When it comes to U.S. crude oil plays, no basin has been more resilient than the Permian post-2020, and by extension, no basin has played a bigger role in taming oil prices — and regional natural gas prices — in recent months. While crude production in most other oil-focused basins is flat-to-lower on average since 2020, Permian crude output has climbed 15% in that time, from about 4.5 MMb/d in 2020 to just over 5.1 MMb/d this year to date, with much of that growth occurring in the past year or so. You could say Permian crude saved the day — at least for a time. However, that growth could not have happened without a significant build-out of natural gas midstream infrastructure. And a lot more of it will be needed if Permian crude production is to continue growing and keep U.S. crude oil prices in check. In today’s RBN blog, we provide an update on gas processing capacity in the Permian.

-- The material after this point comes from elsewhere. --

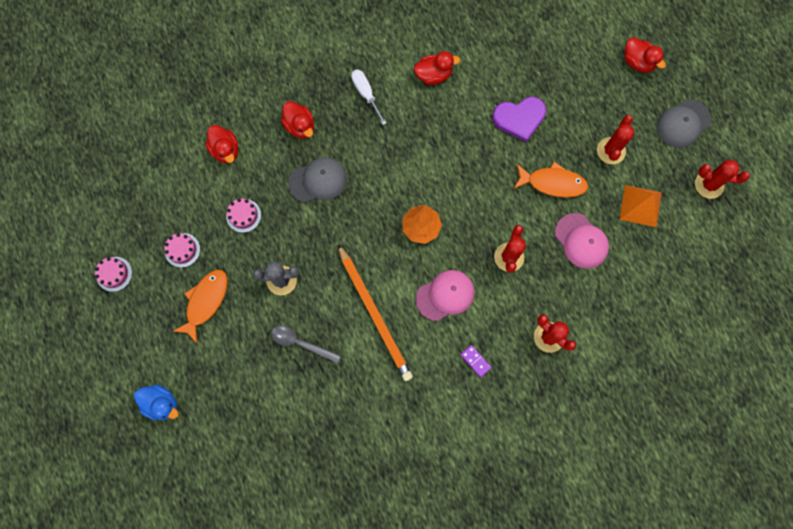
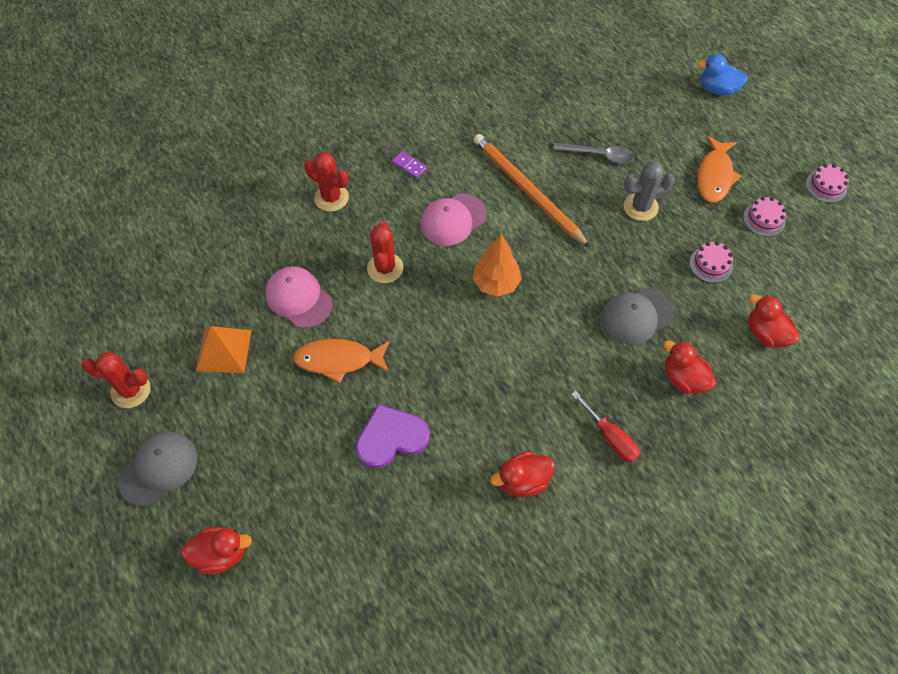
camera: 170 degrees right, 15 degrees down
(366, 94) = (610, 437): white screwdriver -> red screwdriver
(611, 151) = (262, 414): red cactus -> none
(638, 62) = (221, 554): red duck -> red duck turned 135 degrees clockwise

Few things have kept us more on our toes in the past year than the rapid development of the Permian, from barreling production growth to the frenzied midstream M&A and expansion activity in the basin as midstreamers scramble to keep pace with the fast-rising need for associated-gas processing. We’ve kept a close watch on Permian gas infrastructure expansions, rounding up the latest project completions and announcements at every turn, most recently in More, More, More and Keep This Party Going. But with a fresh production forecast in hand, we can now tally it all up and take a closer look at how processing capacity stacks up, particularly in the context of our latest production estimates — something we track weekly in our Crude Oil Permian and NATGAS Permian reports.

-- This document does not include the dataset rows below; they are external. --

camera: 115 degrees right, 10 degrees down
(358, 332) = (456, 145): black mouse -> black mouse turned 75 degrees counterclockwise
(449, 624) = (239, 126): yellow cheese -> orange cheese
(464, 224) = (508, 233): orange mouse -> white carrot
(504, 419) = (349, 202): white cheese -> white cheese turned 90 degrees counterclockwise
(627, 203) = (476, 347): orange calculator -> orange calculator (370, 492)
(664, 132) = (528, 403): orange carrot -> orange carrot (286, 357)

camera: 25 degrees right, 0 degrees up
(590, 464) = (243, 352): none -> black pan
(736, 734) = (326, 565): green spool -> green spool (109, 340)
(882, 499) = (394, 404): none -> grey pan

We start with what’s driving the Permian infrastructure frenzy — production. Crude oil remains in the driver’s seat when it comes to hydrocarbon drilling, especially in the Permian as the biggest producer of U.S. crude. Unlike in other crude-focused basins, crude oil output in the Permian has not only bounced back from COVID-related setbacks but has surpassed pre-pandemic levels. After sliding to about 4 MMb/d in May 2020 and briefly dipping to as low as 3.7 MMb/d during the Deep Freeze of February 2021, crude production in the basin was sitting at a record of about 5.3 MMb/d in August. Despite capital restraint by producers, the Permian was almost single-handedly responsible for driving U.S. crude production back up to 12 MMb/d in recent months after flailing around 10-11 MMb/d for much of 2020-21.